DATA
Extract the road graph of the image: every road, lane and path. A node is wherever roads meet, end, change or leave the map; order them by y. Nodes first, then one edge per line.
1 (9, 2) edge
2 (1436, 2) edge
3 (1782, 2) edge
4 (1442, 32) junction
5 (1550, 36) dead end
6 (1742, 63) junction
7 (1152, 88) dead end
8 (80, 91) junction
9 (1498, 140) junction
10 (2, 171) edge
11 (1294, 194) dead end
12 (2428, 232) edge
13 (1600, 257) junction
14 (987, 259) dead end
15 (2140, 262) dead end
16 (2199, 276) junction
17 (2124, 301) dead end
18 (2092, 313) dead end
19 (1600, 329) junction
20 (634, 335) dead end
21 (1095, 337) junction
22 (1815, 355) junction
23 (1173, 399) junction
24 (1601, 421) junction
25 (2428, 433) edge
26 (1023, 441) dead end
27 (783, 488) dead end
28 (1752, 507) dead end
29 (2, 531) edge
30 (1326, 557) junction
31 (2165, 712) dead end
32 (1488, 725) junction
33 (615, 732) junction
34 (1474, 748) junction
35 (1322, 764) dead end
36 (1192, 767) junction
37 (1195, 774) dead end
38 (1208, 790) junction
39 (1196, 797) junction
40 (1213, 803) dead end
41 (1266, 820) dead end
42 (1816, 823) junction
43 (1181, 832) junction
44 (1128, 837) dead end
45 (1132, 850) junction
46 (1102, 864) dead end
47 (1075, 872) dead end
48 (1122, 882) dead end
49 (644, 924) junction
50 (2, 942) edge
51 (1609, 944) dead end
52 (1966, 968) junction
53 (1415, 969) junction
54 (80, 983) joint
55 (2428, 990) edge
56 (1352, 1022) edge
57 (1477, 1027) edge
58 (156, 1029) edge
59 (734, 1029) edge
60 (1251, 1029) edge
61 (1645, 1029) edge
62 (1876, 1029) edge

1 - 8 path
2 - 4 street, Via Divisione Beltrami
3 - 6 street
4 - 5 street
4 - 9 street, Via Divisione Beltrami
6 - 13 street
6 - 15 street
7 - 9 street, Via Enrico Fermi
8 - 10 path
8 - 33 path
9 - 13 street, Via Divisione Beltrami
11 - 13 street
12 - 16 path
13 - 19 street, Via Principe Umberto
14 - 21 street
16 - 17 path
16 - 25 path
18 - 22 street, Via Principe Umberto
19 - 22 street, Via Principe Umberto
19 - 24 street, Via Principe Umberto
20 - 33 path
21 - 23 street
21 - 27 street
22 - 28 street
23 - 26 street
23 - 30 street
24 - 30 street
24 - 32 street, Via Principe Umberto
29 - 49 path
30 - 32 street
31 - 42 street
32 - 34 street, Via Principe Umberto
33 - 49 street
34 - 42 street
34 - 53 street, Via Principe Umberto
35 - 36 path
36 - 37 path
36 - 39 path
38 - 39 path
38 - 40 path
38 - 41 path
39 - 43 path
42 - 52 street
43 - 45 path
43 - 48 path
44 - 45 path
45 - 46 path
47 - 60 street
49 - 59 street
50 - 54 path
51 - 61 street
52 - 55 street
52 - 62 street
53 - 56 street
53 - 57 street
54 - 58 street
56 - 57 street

BRIEF
Restate the entries above. Match them exactly.

RESPONSE TO THIS TASK
Extract the road graph of the image: every road, lane and path. A node is wherever roads meet, end, change or leave the map; order them by y. Nodes first, then one edge per line.
1 (9, 2) edge
2 (1436, 2) edge
3 (1782, 2) edge
4 (1442, 32) junction
5 (1550, 36) dead end
6 (1742, 63) junction
7 (1152, 88) dead end
8 (80, 91) junction
9 (1498, 140) junction
10 (2, 171) edge
11 (1294, 194) dead end
12 (2428, 232) edge
13 (1600, 257) junction
14 (987, 259) dead end
15 (2140, 262) dead end
16 (2199, 276) junction
17 (2124, 301) dead end
18 (2092, 313) dead end
19 (1600, 329) junction
20 (634, 335) dead end
21 (1095, 337) junction
22 (1815, 355) junction
23 (1173, 399) junction
24 (1601, 421) junction
25 (2428, 433) edge
26 (1023, 441) dead end
27 (783, 488) dead end
28 (1752, 507) dead end
29 (2, 531) edge
30 (1326, 557) junction
31 (2165, 712) dead end
32 (1488, 725) junction
33 (615, 732) junction
34 (1474, 748) junction
35 (1322, 764) dead end
36 (1192, 767) junction
37 (1195, 774) dead end
38 (1208, 790) junction
39 (1196, 797) junction
40 (1213, 803) dead end
41 (1266, 820) dead end
42 (1816, 823) junction
43 (1181, 832) junction
44 (1128, 837) dead end
45 (1132, 850) junction
46 (1102, 864) dead end
47 (1075, 872) dead end
48 (1122, 882) dead end
49 (644, 924) junction
50 (2, 942) edge
51 (1609, 944) dead end
52 (1966, 968) junction
53 (1415, 969) junction
54 (80, 983) joint
55 (2428, 990) edge
56 (1352, 1022) edge
57 (1477, 1027) edge
58 (156, 1029) edge
59 (734, 1029) edge
60 (1251, 1029) edge
61 (1645, 1029) edge
62 (1876, 1029) edge

1 - 8 path
2 - 4 street, Via Divisione Beltrami
3 - 6 street
4 - 5 street
4 - 9 street, Via Divisione Beltrami
6 - 13 street
6 - 15 street
7 - 9 street, Via Enrico Fermi
8 - 10 path
8 - 33 path
9 - 13 street, Via Divisione Beltrami
11 - 13 street
12 - 16 path
13 - 19 street, Via Principe Umberto
14 - 21 street
16 - 17 path
16 - 25 path
18 - 22 street, Via Principe Umberto
19 - 22 street, Via Principe Umberto
19 - 24 street, Via Principe Umberto
20 - 33 path
21 - 23 street
21 - 27 street
22 - 28 street
23 - 26 street
23 - 30 street
24 - 30 street
24 - 32 street, Via Principe Umberto
29 - 49 path
30 - 32 street
31 - 42 street
32 - 34 street, Via Principe Umberto
33 - 49 street
34 - 42 street
34 - 53 street, Via Principe Umberto
35 - 36 path
36 - 37 path
36 - 39 path
38 - 39 path
38 - 40 path
38 - 41 path
39 - 43 path
42 - 52 street
43 - 45 path
43 - 48 path
44 - 45 path
45 - 46 path
47 - 60 street
49 - 59 street
50 - 54 path
51 - 61 street
52 - 55 street
52 - 62 street
53 - 56 street
53 - 57 street
54 - 58 street
56 - 57 street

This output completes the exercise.